Local author/entrepreneurs are nimbly surfing publishing’s waves of change
During a revolution, there are opportunities for those who are nimble and not encumbered with old processes and commitments. Today’s book industry is undergoing a transformation to a digital era, throwing large publishers and booksellers into a tizzy. Meanwhile three local retired businessmen have each started a cottage-scale publishing enterprise to showcase their creativity and leverage their previous career experience.
Before I describe these innovators, let me illustrate the scale of change in the book business. The latest tallies confirm that sales of eBooks are increasing exponentially (doubling each year), with a corresponding decline in sales of printed books. Over 8% of all book sales during 2010 will be in electronic formats, compared to 4% during 2009, 2% in 2008 and about 1% in 2007. All of those eBook sales are occurring on the Internet; the loss in business is occurring at real bookstores. Meanwhile promotions and publicity are moving from newspapers (who are featuring fewer book reviews) to the embryonic “social media” and “mobile marketing” of Facebook, Twitter and blogs. Social media tends to favour the “little guy” or underdog author who can amass a following; the larger publishers haven’t been successful yet in figuring out these new means of inter-communication.
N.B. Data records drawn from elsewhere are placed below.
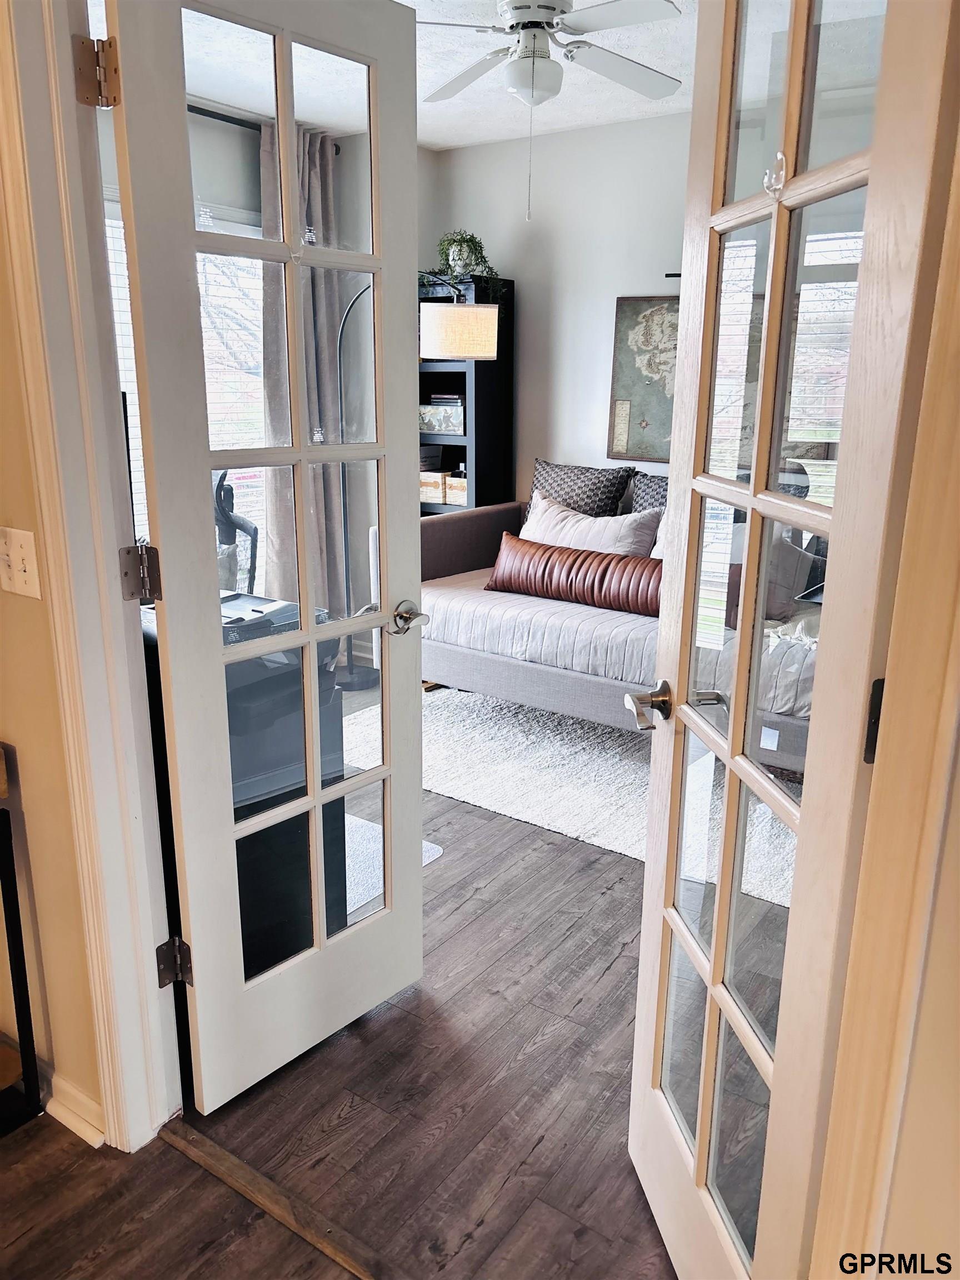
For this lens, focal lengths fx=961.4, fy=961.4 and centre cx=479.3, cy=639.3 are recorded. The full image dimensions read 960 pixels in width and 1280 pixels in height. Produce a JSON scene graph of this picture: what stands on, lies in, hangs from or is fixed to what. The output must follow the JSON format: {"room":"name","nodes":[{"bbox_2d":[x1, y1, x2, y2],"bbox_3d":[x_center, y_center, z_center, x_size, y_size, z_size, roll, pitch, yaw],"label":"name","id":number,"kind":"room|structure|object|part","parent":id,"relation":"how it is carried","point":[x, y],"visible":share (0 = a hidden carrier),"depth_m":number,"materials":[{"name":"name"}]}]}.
{"room":"bedroom","nodes":[
{"label":"bedroom","id":0,"kind":"room"},
{"bbox_2d":[0,167,105,1142],"bbox_3d":[-1.000,-0.288,1.754,2.423,2.525,0.141,11,19,34],"label":"left wall","id":1,"kind":"structure","parent":0,"point":[4,606],"depth_m":1.79,"materials":[{"name":"beige paint"}]},
{"bbox_2d":[0,526,42,599],"bbox_3d":[-0.792,-0.127,1.632,0.111,0.115,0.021,11,19,34],"label":"light switch","id":2,"kind":"object","parent":1,"relation":"attached to","point":[22,574],"visible":0.97,"depth_m":1.63,"materials":[{"name":"plastic"}]},
{"bbox_2d":[41,1068,106,1148],"bbox_3d":[-0.930,0.945,1.901,0.702,0.089,0.092,11,19,34],"label":"baseboard","id":3,"kind":"structure","parent":1,"relation":"attached to","point":[69,1114],"depth_m":1.91,"materials":[{"name":"white paint"}]},
{"bbox_2d":[0,1,179,1158],"bbox_3d":[-0.385,-0.087,1.434,0.981,2.308,0.189,11,19,34],"label":"door frame","id":4,"kind":"structure","parent":1,"relation":"attached to","point":[149,1006],"depth_m":1.61,"materials":[{"name":"paint"}]},
{"bbox_2d":[100,2,423,1130],"bbox_3d":[-0.329,-0.103,1.896,0.176,2.070,0.669,11,19,34],"label":"french door","id":5,"kind":"structure","parent":4,"relation":"attached to","point":[418,964],"depth_m":1.82,"materials":[{"name":"white paint"}]},
{"bbox_3d":[-0.618,-0.118,1.766,0.052,0.099,0.046,11,19,34],"label":"hinge","id":6,"kind":"part","parent":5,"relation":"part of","materials":[{"name":"silver metal"}]},
{"bbox_3d":[-0.624,0.659,1.968,0.057,0.094,0.051,11,19,34],"label":"hinge","id":7,"kind":"part","parent":5,"relation":"part of","materials":[{"name":"metal"}]},
{"bbox_3d":[-0.165,-0.047,2.144,0.135,0.068,0.089,11,19,34],"label":"lever handle","id":8,"kind":"part","parent":5,"relation":"part of","materials":[{"name":"silver metal"}]},
{"bbox_2d":[97,88,439,650],"bbox_3d":[-1.279,-0.951,4.148,0.161,2.610,3.156,11,19,34],"label":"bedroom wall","id":9,"kind":"structure","parent":0,"point":[220,189],"depth_m":4.37,"materials":[{"name":"paint"}]},
{"bbox_2d":[105,192,265,586],"bbox_3d":[-1.370,-0.946,4.075,0.116,1.699,1.449,11,19,34],"label":"window","id":10,"kind":"structure","parent":9,"relation":"in","point":[133,442],"depth_m":4.24,"materials":[{"name":"white"}]},
{"bbox_2d":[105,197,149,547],"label":"window blind","id":11,"kind":"object","parent":10,"relation":"attached to","point":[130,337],"visible":0.12,"depth_m":3.81,"materials":[{"name":"white"}]},
{"bbox_2d":[186,103,341,153],"bbox_3d":[-1.253,-2.071,3.662,0.170,0.060,1.721,11,19,34],"label":"curtain rod","id":12,"kind":"object","parent":9,"relation":"attached to","point":[212,116],"visible":0.25,"depth_m":3.95,"materials":[{"name":"black metal"}]},
{"bbox_2d":[260,122,343,624],"bbox_3d":[-0.810,-1.007,4.472,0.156,2.460,0.515,11,19,34],"label":"curtain","id":13,"kind":"object","parent":12,"relation":"hanging from","point":[318,221],"visible":0.53,"depth_m":4.41,"materials":[{"name":"grey fabric"}]},
{"bbox_2d":[0,678,691,1279],"bbox_3d":[0.159,0.851,2.552,5.569,0.101,5.450,11,19,34],"label":"floor","id":14,"kind":"structure","parent":0,"point":[626,958],"depth_m":1.95,"materials":[{"name":"brown wood"}]},
{"bbox_2d":[0,745,41,1135],"bbox_3d":[-1.176,0.594,1.806,0.473,0.785,0.428,11,19,34],"label":"black stand","id":15,"kind":"object","parent":14,"relation":"on","point":[22,950],"visible":1,"depth_m":1.87,"materials":[{"name":"black"}]},
{"bbox_2d":[211,466,260,592],"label":"figurine","id":16,"kind":"object","parent":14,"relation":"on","point":[228,514],"visible":0.48,"depth_m":4.24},
{"bbox_2d":[141,595,346,980],"bbox_3d":[-0.763,0.355,2.432,0.719,0.910,0.535,11,19,34],"label":"black cabinet","id":17,"kind":"object","parent":14,"relation":"on","point":[283,931],"visible":0.35,"depth_m":2.23,"materials":[{"name":"black"}]},
{"bbox_2d":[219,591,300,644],"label":"printer","id":18,"kind":"object","parent":17,"relation":"on","point":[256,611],"visible":0.37,"depth_m":2.24,"materials":[{"name":"black plastic"}]},
{"bbox_2d":[157,1111,394,1279],"bbox_3d":[-0.160,1.055,1.605,1.182,0.017,0.059,11,19,34],"label":"door threshold","id":19,"kind":"object","parent":14,"relation":"on","point":[223,1154],"visible":0.9,"depth_m":1.73,"materials":[{"name":"brown wood"}]},
{"bbox_2d":[340,812,440,914],"bbox_3d":[-0.621,0.672,2.986,0.787,0.010,0.673,11,19,34],"label":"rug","id":20,"kind":"object","parent":14,"relation":"on","point":[380,888],"visible":0.13,"depth_m":2.95,"materials":[{"name":"carpet"}]},
{"bbox_2d":[336,285,493,685],"bbox_3d":[-0.413,-0.654,4.406,0.889,1.793,0.425,4,16,14],"label":"floor lamp","id":21,"kind":"object","parent":14,"relation":"on","point":[439,334],"visible":0.78,"depth_m":4.12,"materials":[{"name":"metal"}]},
{"bbox_3d":[-0.101,-1.380,4.344,0.380,0.219,0.372,4,16,14],"label":"drum shade","id":22,"kind":"part","parent":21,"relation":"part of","materials":[{"name":"fabric"}]},
{"bbox_2d":[417,272,515,512],"bbox_3d":[-0.171,-0.899,5.073,0.550,1.884,0.328,11,19,34],"label":"bookshelf","id":23,"kind":"object","parent":14,"relation":"on","point":[475,364],"visible":0.41,"depth_m":4.88,"materials":[{"name":"black wood"}]},
{"bbox_2d":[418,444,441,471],"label":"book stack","id":24,"kind":"object","parent":23,"relation":"in","point":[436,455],"visible":0.63,"depth_m":5.11,"materials":[{"name":"paper"}]},
{"bbox_2d":[418,468,447,503],"bbox_3d":[-0.235,-0.827,5.141,0.232,0.139,0.240,11,19,34],"label":"storage box","id":25,"kind":"object","parent":23,"relation":"in","point":[439,493],"visible":0.55,"depth_m":5.02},
{"bbox_2d":[417,397,464,434],"bbox_3d":[-0.181,-1.177,5.049,0.308,0.164,0.190,8,17,24],"label":"decorative box","id":26,"kind":"object","parent":23,"relation":"in","point":[433,412],"visible":0.83,"depth_m":4.97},
{"bbox_2d":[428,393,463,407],"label":"book stack","id":27,"kind":"object","parent":23,"relation":"in","point":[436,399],"visible":0.74,"depth_m":4.99,"materials":[{"name":"paper"}]},
{"bbox_2d":[445,470,468,505],"bbox_3d":[-0.011,-0.783,4.981,0.235,0.142,0.240,11,19,34],"label":"storage box","id":28,"kind":"object","parent":23,"relation":"in","point":[463,493],"visible":0.47,"depth_m":4.91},
{"bbox_2d":[435,228,497,283],"bbox_3d":[-0.083,-1.888,4.774,0.342,0.290,0.321,11,19,34],"label":"potted plant","id":29,"kind":"object","parent":23,"relation":"on","point":[460,248],"visible":0.8,"depth_m":4.73,"materials":[{"name":"green plant"}]},
{"bbox_2d":[337,686,798,910],"bbox_3d":[0.593,0.462,3.795,2.370,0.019,1.712,11,19,34],"label":"area rug","id":30,"kind":"object","parent":14,"relation":"on","point":[586,756],"visible":0.47,"depth_m":3.58,"materials":[{"name":"carpet"}]},
{"bbox_2d":[382,498,819,772],"bbox_3d":[0.707,-0.084,3.922,2.113,0.917,1.115,11,19,34],"label":"daybed","id":31,"kind":"object","parent":30,"relation":"on","point":[454,649],"visible":0.39,"depth_m":3.68,"materials":[{"name":"grey fabric"}]},
{"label":"headboard","id":32,"kind":"part","parent":31,"relation":"part of","materials":[{"name":"fabric"}]},
{"bbox_2d":[488,532,662,617],"bbox_3d":[0.425,-0.272,4.006,0.968,0.240,0.205,11,19,34],"label":"bolster pillow","id":33,"kind":"object","parent":31,"relation":"on","point":[570,584],"visible":0.85,"depth_m":3.92,"materials":[{"name":"brown leather"}]},
{"bbox_2d":[528,457,636,518],"bbox_3d":[0.446,-0.622,4.577,0.622,0.440,0.236,11,19,34],"label":"patterned pillow","id":34,"kind":"object","parent":31,"relation":"on","point":[600,482],"visible":0.63,"depth_m":4.48,"materials":[{"name":"grey fabric"}]},
{"bbox_2d":[518,488,661,557],"bbox_3d":[0.446,-0.428,4.270,0.748,0.418,0.258,11,19,34],"label":"white pillow","id":35,"kind":"object","parent":31,"relation":"on","point":[608,549],"visible":0.62,"depth_m":4.16,"materials":[{"name":"white fabric"}]},
{"bbox_2d":[628,472,669,512],"bbox_3d":[0.929,-0.508,4.272,0.612,0.429,0.238,11,19,34],"label":"patterned pillow","id":36,"kind":"object","parent":31,"relation":"on","point":[652,490],"visible":0.21,"depth_m":4.33,"materials":[{"name":"grey fabric"}]},
{"bbox_2d":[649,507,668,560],"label":"white pillow","id":37,"kind":"object","parent":31,"relation":"on","point":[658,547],"visible":0.1,"depth_m":4.06,"materials":[{"name":"white fabric"}]},
{"bbox_2d":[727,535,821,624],"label":"pillow","id":38,"kind":"object","parent":31,"relation":"on","point":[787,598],"visible":0.41,"depth_m":3.34,"materials":[{"name":"fabric"}]},
{"bbox_2d":[144,0,689,148],"bbox_3d":[0.099,-1.876,2.487,4.024,0.110,3.814,11,19,34],"label":"ceiling","id":39,"kind":"structure","parent":0,"point":[449,141],"depth_m":3.60,"materials":[{"name":"white paint"}]},
{"bbox_2d":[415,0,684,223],"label":"ceiling fan","id":40,"kind":"object","parent":39,"relation":"hanging from","point":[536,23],"visible":0.99,"depth_m":2.79,"materials":[{"name":"white metal"}]},
{"bbox_2d":[427,110,688,506],"bbox_3d":[1.454,-0.963,4.127,4.119,2.553,0.134,11,19,34],"label":"back wall","id":41,"kind":"structure","parent":0,"point":[602,305],"depth_m":4.59,"materials":[{"name":"white paint"}]},
{"bbox_2d":[606,293,679,462],"bbox_3d":[0.902,-1.193,4.383,0.646,0.730,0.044,11,19,34],"label":"world map","id":42,"kind":"object","parent":41,"relation":"attached to","point":[618,453],"visible":0.57,"depth_m":4.45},
{"bbox_2d":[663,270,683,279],"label":"picture light","id":43,"kind":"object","parent":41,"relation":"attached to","point":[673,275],"visible":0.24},
{"bbox_2d":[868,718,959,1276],"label":"right wall","id":44,"kind":"structure","parent":0,"point":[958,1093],"depth_m":1.10,"materials":[{"name":"beige paint"}]},
{"bbox_2d":[809,87,959,1279],"bbox_3d":[0.476,0.112,0.857,0.259,2.294,0.534,11,19,34],"label":"right door frame","id":45,"kind":"structure","parent":44,"relation":"attached to","point":[874,1120],"depth_m":1.02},
{"bbox_2d":[627,0,958,1279],"bbox_3d":[0.359,0.037,1.346,0.170,2.075,0.657,-1,16,-7],"label":"french door","id":46,"kind":"structure","parent":45,"relation":"attached to","point":[792,918],"depth_m":1.22,"materials":[{"name":"white glass"}]},
{"bbox_2d":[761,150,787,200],"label":"hook","id":47,"kind":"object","parent":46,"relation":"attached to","point":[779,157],"visible":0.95,"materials":[{"name":"plastic"}]},
{"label":"lever handle","id":48,"kind":"part","parent":46,"relation":"part of","materials":[{"name":"silver metal"}]},
{"bbox_3d":[0.466,0.100,1.133,0.017,0.098,0.018,-1,16,-7],"label":"hinge","id":49,"kind":"part","parent":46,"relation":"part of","materials":[{"name":"black metal"}]}
]}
“Although publishing is changing, books still represent the best way for an author to convey practical information to most people,” maintains Sidney’s Peter Dolezal who has just released The Smart Canadian Wealth-Builder. Dolezal, whose resume includes stints as CEO of public corporations and a successful second career in real estate, recently established Cufflands Publishing to market his three how-to books (the other two are The Naked Homeowner and The Naked Traveller). “The important part is still getting the word out so people will know about — and want to buy — the book.”
Dolezal is using radio interviews and advertising, locally on C-FAX, to promote The Smart Canadian Wealth-Builder, with notable success. For example, one store, Tanner’s in Sidney, sold 120 copies in the first three weeks.
“Part of my motivation is to increase financial literacy, especially for younger Canadians,” says Dolezal. “Investing prudently over a lifetime will allow them to retire quite wealthy. The book also brings new clients to my independent financial investment consulting business.”
UVic writing prof Paul MacRae created Spring Bay Press to publish False Alarm: Why Almost Everything We’ve Been Told About Global Warming is Misleading, Exaggerated, or Wrong. MacRae wanted to control the editorial aspects and timing of this controversial and provocative book, and of subsequent titles MacRae and other writers will create.
“Print-on-Demand for production and online sales means I can reach a worldwide audience, and quickly,” says MacRae. He is also arranging distribution in eBook formats on Apple’s iPad and Amazon’s Kindle.
A former Globe and Mail editorial writer and columnist for the Victoria Times-Colonist, MacRae has taken a journalist’s investigative approach to climate change — and found a surprising lack of objectivity and credibility around some of the “science.” MacRae will be leveraging his contacts, skills and credibility in the media to publicize False Alarm.
Another local author/entrepreneur is Carl Mawby, who retired almost 20 years ago to the Saanich Peninsula after winning $billions in international contracts for Canadian industry, and has been active here since in community, charitable and social associations. Collaborating with some of the world’s leading authorities, he has put together a readable security and safety manual for the over 55s. With his son Charles, currently senior vice-president of a U.S. high-tech company, Mawby has launched his own publishing company to produce the new book.
Mawby says, “We are never too old to learn,” and is relishing the opportunity to work with his son and use the exciting new capabilities provided by direct publishing and the Internet in his book promotion.
Times of change can provide windows of opportunity, as these three local author-entrepreneurs are demonstrating.